- [BRIEF]: Please convert every row below into a numbered list, leaving out any blank lines.

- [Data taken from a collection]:
▼

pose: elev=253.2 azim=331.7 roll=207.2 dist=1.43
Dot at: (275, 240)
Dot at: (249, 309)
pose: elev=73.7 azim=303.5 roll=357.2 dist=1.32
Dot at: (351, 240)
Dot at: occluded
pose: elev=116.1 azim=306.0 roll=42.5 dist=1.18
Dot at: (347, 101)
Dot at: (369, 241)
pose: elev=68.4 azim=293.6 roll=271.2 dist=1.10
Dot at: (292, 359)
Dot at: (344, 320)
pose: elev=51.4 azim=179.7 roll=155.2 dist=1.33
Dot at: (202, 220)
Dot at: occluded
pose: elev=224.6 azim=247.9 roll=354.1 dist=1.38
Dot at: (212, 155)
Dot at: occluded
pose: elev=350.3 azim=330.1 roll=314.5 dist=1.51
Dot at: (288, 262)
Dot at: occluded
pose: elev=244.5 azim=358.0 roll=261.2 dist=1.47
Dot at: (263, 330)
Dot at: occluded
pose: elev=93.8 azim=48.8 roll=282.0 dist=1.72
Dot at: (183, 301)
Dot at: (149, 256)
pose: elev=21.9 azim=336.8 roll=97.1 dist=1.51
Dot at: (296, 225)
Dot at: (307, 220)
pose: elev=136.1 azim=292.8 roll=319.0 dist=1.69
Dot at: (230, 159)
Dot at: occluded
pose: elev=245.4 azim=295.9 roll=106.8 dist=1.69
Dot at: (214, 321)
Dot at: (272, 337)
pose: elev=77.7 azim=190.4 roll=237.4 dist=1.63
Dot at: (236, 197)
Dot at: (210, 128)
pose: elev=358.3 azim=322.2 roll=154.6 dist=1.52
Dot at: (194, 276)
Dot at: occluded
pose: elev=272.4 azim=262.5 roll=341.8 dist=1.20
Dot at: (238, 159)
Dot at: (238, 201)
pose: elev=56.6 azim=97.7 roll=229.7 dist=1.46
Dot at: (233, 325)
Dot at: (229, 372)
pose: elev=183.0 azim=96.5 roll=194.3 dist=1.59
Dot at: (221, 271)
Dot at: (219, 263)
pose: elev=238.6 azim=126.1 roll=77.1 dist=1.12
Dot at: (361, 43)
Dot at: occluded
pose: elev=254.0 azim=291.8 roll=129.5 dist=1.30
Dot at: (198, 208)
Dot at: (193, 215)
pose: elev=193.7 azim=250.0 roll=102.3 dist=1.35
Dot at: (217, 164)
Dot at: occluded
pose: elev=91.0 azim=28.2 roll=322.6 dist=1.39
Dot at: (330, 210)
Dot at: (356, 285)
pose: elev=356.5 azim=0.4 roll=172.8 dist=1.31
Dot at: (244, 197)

▲

- [EXERCISE RESPONSE]:
1. pose: elev=253.2 azim=331.7 roll=207.2 dist=1.43
2. Dot at: (275, 240)
3. Dot at: (249, 309)
4. pose: elev=73.7 azim=303.5 roll=357.2 dist=1.32
5. Dot at: (351, 240)
6. Dot at: occluded
7. pose: elev=116.1 azim=306.0 roll=42.5 dist=1.18
8. Dot at: (347, 101)
9. Dot at: (369, 241)
10. pose: elev=68.4 azim=293.6 roll=271.2 dist=1.10
11. Dot at: (292, 359)
12. Dot at: (344, 320)
13. pose: elev=51.4 azim=179.7 roll=155.2 dist=1.33
14. Dot at: (202, 220)
15. Dot at: occluded
16. pose: elev=224.6 azim=247.9 roll=354.1 dist=1.38
17. Dot at: (212, 155)
18. Dot at: occluded
19. pose: elev=350.3 azim=330.1 roll=314.5 dist=1.51
20. Dot at: (288, 262)
21. Dot at: occluded
22. pose: elev=244.5 azim=358.0 roll=261.2 dist=1.47
23. Dot at: (263, 330)
24. Dot at: occluded
25. pose: elev=93.8 azim=48.8 roll=282.0 dist=1.72
26. Dot at: (183, 301)
27. Dot at: (149, 256)
28. pose: elev=21.9 azim=336.8 roll=97.1 dist=1.51
29. Dot at: (296, 225)
30. Dot at: (307, 220)
31. pose: elev=136.1 azim=292.8 roll=319.0 dist=1.69
32. Dot at: (230, 159)
33. Dot at: occluded
34. pose: elev=245.4 azim=295.9 roll=106.8 dist=1.69
35. Dot at: (214, 321)
36. Dot at: (272, 337)
37. pose: elev=77.7 azim=190.4 roll=237.4 dist=1.63
38. Dot at: (236, 197)
39. Dot at: (210, 128)
40. pose: elev=358.3 azim=322.2 roll=154.6 dist=1.52
41. Dot at: (194, 276)
42. Dot at: occluded
43. pose: elev=272.4 azim=262.5 roll=341.8 dist=1.20
44. Dot at: (238, 159)
45. Dot at: (238, 201)
46. pose: elev=56.6 azim=97.7 roll=229.7 dist=1.46
47. Dot at: (233, 325)
48. Dot at: (229, 372)
49. pose: elev=183.0 azim=96.5 roll=194.3 dist=1.59
50. Dot at: (221, 271)
51. Dot at: (219, 263)
52. pose: elev=238.6 azim=126.1 roll=77.1 dist=1.12
53. Dot at: (361, 43)
54. Dot at: occluded
55. pose: elev=254.0 azim=291.8 roll=129.5 dist=1.30
56. Dot at: (198, 208)
57. Dot at: (193, 215)
58. pose: elev=193.7 azim=250.0 roll=102.3 dist=1.35
59. Dot at: (217, 164)
60. Dot at: occluded
61. pose: elev=91.0 azim=28.2 roll=322.6 dist=1.39
62. Dot at: (330, 210)
63. Dot at: (356, 285)
64. pose: elev=356.5 azim=0.4 roll=172.8 dist=1.31
65. Dot at: (244, 197)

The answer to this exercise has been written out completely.